- **引用原文**
收养人王雷夫妇对福利院收取“赞助费”的行为颇有看法。
“我们领养小孩,对孩子是件好事,同时也为国家减轻了负担,对我们来讲这是种奉献爱心的行为,但是福利院却从孩子们身上赚钱,这种行为伤害了我们的爱心。”王雷坦言,此前他也不情愿地交了一笔不菲的“赞助费”。
2004年6月,王雷夫妇去福利院见到了他们现在的女儿张玉,一个有病的女孩。跟同龄的孩子们比起来,当时这名只会叫“妈妈”的女孩,语言能力差了很多,但是因为在福利院这种环境下成长,小女孩的自理能力还不错。
刚开始,夫妇俩是每周将孩子带回家一天,带了两次后干脆将孩子带回家呆了两周。经过两周的适应,夫妇俩打消了顾忌,王雷的太太对孩子产生了感情。
但两周刚过,福利院副院长陈晓燕在给王雷夫妇的电话中便告知,“孩子已经在家里两周了,应该去福利院办手续了。”
让王雷夫妇想不到的是他们并没有完整地理解陈晓燕“办手续”的含义,办手续的过程变成了一个讨价还价的“生意”。焦点集中在福利院要求王雷夫妇出的“赞助费”上,“开始他们要2万。”王雷夫妇告诉记者。但最终,因为孩子有病,款额从2万降低到1.5万。
福利院却并不开心:“你们看人家老板赞助一次还好几万呢,你们领个孩子走才1.5万。”
王雷的太太回忆说,当时签署收养协议的时候,协议书是早已经打印好的,作为收养人的他们只需要签字。
王雷的太太尤其对协议书里对“赞助费”“自愿赞助”感到刺眼,因为这并不是他们自愿的。当时她曾经有过将这四个字划去的念头,但是为了顺利带走孩子还是忍住了。

- **提取数据**
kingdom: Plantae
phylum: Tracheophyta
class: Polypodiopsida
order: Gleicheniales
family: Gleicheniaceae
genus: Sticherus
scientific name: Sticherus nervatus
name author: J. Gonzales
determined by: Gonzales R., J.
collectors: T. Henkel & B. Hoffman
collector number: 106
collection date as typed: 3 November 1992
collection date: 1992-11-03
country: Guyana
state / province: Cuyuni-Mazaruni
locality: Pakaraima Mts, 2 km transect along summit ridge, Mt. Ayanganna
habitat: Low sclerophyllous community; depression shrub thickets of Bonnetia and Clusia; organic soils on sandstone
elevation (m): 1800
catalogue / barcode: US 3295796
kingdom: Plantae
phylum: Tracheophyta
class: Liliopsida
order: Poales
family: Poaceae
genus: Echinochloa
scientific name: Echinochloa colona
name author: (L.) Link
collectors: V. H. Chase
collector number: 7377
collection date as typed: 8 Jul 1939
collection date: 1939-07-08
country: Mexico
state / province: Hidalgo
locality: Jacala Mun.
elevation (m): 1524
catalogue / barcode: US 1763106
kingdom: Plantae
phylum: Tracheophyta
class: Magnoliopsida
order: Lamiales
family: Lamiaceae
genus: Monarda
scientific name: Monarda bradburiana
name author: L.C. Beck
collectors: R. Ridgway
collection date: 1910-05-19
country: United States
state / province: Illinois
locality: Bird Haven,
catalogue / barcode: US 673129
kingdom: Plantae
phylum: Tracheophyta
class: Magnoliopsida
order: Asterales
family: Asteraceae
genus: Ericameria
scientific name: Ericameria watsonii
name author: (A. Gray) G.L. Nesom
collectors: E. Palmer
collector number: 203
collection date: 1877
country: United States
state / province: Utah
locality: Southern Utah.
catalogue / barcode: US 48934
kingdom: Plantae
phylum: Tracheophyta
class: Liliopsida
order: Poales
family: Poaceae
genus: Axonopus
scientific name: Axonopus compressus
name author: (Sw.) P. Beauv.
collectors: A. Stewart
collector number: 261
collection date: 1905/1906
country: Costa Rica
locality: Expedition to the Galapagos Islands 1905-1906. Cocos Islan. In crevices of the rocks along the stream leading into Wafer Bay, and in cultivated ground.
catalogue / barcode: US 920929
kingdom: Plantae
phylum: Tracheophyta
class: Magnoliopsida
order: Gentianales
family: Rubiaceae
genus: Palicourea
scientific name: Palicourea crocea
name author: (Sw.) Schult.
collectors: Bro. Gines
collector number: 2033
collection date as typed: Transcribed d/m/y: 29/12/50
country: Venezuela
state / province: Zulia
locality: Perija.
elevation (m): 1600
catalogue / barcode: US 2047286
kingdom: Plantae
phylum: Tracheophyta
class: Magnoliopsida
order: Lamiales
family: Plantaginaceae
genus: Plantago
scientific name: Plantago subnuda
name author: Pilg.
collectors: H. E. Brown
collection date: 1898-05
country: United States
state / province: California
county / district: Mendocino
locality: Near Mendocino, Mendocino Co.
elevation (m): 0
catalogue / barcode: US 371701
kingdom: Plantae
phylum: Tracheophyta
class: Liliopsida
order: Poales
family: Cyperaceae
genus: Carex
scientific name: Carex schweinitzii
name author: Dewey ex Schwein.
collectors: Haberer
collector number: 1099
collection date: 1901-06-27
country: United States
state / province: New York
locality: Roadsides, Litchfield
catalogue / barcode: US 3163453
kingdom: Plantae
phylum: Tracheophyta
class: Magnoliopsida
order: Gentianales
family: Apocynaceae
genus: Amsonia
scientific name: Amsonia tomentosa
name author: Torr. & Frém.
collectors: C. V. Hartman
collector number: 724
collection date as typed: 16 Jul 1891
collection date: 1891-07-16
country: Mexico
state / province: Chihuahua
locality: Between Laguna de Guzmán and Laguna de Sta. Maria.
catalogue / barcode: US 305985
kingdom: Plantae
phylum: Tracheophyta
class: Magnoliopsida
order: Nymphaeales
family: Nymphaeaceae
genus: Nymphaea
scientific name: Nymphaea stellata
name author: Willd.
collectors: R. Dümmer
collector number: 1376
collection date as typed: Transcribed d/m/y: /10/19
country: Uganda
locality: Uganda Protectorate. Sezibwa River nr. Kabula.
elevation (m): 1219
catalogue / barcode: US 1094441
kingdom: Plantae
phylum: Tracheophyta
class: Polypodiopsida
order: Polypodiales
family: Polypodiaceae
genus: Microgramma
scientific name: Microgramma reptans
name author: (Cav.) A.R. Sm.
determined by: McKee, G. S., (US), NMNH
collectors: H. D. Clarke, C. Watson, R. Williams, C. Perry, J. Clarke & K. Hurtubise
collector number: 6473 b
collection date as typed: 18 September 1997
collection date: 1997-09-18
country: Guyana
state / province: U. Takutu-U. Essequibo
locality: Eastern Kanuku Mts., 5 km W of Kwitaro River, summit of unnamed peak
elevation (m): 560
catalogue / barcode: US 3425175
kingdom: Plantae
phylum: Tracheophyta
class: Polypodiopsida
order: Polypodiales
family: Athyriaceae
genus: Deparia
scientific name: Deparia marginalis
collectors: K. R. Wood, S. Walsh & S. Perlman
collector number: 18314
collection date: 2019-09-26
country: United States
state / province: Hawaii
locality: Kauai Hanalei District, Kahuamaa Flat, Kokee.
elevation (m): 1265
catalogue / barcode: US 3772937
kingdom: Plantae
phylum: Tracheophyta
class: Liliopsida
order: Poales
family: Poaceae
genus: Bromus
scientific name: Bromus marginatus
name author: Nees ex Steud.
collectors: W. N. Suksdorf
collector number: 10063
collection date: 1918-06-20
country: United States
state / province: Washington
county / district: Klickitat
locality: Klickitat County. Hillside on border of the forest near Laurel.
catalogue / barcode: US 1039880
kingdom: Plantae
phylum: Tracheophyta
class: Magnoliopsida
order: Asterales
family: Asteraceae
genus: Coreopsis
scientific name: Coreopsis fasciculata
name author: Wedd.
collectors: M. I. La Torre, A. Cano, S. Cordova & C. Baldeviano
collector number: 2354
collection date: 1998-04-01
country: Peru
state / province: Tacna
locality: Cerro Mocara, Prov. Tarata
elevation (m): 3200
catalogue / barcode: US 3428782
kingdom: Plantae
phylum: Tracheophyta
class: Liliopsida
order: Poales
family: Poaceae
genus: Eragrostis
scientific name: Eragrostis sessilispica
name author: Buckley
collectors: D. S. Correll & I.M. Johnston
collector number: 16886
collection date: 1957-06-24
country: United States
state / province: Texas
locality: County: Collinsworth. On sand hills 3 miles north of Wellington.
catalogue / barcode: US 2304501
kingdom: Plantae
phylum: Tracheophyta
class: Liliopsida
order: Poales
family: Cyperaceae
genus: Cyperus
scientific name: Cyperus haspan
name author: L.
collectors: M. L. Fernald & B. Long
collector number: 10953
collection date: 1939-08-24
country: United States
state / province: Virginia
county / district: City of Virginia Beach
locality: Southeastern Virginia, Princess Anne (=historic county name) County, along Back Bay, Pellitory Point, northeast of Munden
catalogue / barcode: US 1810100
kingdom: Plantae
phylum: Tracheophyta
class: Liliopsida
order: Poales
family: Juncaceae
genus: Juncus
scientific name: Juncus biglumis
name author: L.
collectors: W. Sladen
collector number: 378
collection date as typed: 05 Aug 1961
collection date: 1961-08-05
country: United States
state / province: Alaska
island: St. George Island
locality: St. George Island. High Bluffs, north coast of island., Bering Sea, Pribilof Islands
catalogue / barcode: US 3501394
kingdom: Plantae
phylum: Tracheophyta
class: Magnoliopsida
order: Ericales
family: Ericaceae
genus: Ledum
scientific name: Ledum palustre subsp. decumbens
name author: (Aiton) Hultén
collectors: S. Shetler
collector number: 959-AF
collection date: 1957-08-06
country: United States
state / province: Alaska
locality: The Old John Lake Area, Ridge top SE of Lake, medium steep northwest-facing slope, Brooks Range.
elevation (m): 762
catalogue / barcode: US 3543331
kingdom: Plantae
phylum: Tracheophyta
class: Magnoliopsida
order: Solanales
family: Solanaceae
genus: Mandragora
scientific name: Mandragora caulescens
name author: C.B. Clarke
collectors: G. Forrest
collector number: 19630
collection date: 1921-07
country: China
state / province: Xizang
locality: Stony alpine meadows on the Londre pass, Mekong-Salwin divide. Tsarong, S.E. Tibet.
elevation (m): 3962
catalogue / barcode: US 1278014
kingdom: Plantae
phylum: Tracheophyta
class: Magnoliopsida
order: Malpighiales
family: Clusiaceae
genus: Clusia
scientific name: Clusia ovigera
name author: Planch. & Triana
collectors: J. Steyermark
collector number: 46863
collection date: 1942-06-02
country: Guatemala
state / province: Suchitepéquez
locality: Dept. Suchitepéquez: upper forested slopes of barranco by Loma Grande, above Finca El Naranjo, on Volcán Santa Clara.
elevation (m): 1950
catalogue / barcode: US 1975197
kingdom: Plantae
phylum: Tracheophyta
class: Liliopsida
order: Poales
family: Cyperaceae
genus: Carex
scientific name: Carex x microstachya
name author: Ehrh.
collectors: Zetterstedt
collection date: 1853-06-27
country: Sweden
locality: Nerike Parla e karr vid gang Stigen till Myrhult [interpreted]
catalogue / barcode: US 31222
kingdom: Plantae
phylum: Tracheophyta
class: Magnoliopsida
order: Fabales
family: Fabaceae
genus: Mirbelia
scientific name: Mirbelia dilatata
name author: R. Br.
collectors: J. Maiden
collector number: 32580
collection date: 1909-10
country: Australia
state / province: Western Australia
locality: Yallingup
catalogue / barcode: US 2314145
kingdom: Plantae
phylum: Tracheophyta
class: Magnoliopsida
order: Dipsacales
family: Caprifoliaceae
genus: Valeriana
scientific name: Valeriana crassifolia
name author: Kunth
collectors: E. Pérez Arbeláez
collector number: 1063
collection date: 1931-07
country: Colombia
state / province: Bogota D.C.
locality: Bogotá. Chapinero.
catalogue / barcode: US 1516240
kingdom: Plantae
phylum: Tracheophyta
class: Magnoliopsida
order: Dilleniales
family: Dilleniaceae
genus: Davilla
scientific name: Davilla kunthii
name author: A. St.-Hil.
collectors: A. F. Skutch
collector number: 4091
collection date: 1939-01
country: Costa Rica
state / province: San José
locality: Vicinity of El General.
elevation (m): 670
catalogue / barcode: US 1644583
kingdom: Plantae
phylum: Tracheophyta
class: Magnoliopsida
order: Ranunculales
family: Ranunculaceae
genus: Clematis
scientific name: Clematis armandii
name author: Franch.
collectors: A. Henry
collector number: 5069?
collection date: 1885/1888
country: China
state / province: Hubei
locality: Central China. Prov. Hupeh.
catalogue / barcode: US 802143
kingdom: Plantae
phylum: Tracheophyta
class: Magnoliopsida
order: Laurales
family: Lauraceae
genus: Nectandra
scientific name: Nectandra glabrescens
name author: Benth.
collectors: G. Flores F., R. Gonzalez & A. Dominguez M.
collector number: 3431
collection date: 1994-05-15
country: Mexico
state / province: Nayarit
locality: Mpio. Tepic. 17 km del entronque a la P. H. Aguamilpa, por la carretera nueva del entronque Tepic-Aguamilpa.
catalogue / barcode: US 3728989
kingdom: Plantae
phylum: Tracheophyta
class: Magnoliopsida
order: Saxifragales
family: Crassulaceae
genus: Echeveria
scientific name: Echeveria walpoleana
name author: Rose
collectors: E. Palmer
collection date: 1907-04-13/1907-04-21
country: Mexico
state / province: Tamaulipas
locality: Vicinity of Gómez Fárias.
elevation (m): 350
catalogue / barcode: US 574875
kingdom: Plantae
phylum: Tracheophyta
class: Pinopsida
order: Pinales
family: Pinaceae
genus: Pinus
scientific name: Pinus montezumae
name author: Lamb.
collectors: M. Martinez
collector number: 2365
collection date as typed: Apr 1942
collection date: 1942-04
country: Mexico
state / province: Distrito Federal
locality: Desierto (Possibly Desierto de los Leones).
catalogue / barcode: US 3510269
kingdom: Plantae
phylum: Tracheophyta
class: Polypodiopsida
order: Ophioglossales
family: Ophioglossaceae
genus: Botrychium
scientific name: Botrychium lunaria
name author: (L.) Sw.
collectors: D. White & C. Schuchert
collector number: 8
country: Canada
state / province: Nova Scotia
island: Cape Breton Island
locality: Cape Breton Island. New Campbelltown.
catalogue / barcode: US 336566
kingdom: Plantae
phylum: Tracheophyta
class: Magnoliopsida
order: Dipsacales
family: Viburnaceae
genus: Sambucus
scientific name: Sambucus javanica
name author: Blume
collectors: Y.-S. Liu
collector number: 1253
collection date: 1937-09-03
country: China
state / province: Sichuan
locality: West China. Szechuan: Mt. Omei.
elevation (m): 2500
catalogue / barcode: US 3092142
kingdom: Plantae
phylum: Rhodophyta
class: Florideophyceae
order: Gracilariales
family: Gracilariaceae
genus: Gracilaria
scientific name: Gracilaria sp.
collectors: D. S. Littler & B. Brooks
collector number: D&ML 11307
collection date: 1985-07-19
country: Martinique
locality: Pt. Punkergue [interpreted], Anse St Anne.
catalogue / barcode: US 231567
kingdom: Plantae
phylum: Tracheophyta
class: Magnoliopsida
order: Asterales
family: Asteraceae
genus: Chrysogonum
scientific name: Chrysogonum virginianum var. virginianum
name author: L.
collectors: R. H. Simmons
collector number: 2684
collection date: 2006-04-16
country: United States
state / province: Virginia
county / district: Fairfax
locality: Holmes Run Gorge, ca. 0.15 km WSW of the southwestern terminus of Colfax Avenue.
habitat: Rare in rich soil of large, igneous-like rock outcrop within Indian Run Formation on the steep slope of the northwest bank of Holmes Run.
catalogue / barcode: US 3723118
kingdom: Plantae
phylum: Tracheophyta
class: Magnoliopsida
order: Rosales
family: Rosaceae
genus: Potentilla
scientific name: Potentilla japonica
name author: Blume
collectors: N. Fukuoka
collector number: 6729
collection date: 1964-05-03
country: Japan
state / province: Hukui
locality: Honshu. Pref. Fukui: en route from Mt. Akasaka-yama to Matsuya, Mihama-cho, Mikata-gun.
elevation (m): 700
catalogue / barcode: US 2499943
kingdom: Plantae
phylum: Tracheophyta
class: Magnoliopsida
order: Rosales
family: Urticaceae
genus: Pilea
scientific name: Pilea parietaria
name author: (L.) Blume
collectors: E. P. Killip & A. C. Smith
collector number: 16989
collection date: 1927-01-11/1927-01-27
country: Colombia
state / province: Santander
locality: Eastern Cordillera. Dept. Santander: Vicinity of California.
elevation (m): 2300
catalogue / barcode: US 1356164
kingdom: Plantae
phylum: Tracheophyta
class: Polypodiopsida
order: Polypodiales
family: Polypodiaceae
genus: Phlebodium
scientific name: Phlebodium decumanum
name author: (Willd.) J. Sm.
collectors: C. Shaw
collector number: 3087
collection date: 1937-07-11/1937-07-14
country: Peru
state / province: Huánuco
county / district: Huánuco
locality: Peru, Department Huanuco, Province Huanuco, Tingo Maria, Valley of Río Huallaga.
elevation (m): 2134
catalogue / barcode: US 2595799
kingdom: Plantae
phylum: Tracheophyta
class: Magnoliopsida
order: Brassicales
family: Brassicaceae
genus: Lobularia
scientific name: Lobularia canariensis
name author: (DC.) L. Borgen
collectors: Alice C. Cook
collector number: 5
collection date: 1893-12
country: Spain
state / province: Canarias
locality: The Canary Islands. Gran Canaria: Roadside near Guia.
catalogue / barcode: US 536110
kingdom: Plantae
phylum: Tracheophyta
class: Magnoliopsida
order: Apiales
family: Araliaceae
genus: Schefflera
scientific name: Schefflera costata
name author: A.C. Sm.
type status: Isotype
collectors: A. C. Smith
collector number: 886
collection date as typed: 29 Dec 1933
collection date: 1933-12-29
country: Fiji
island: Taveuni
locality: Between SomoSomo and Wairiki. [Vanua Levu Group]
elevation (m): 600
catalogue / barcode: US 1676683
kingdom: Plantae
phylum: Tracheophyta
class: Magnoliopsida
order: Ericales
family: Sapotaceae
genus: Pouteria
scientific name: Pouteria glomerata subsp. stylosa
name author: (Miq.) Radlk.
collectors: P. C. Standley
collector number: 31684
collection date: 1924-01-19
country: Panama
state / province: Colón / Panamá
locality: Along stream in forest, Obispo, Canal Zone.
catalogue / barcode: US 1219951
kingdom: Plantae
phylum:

- **练习目标**
请把引用原文中从“但两周刚过,福利院副院长陈晓”开始、到“为了顺利带走孩子还是忍住了。”结束的部分重写一遍，并把其中的“协议书”换成“合同书”。

- **题目解答**
但两周刚过,福利院副院长陈晓燕在给王雷夫妇的电话中便告知,“孩子已经在家里两周了,应该去福利院办手续了。”
让王雷夫妇想不到的是他们并没有完整地理解陈晓燕“办手续”的含义,办手续的过程变成了一个讨价还价的“生意”。焦点集中在福利院要求王雷夫妇出的“赞助费”上,“开始他们要2万。”王雷夫妇告诉记者。但最终,因为孩子有病,款额从2万降低到1.5万。
福利院却并不开心:“你们看人家老板赞助一次还好几万呢,你们领个孩子走才1.5万。”
王雷的太太回忆说,当时签署收养协议的时候,合同书是早已经打印好的,作为收养人的他们只需要签字。
王雷的太太尤其对合同书里对“赞助费”“自愿赞助”感到刺眼,因为这并不是他们自愿的。当时她曾经有过将这四个字划去的念头,但是为了顺利带走孩子还是忍住了。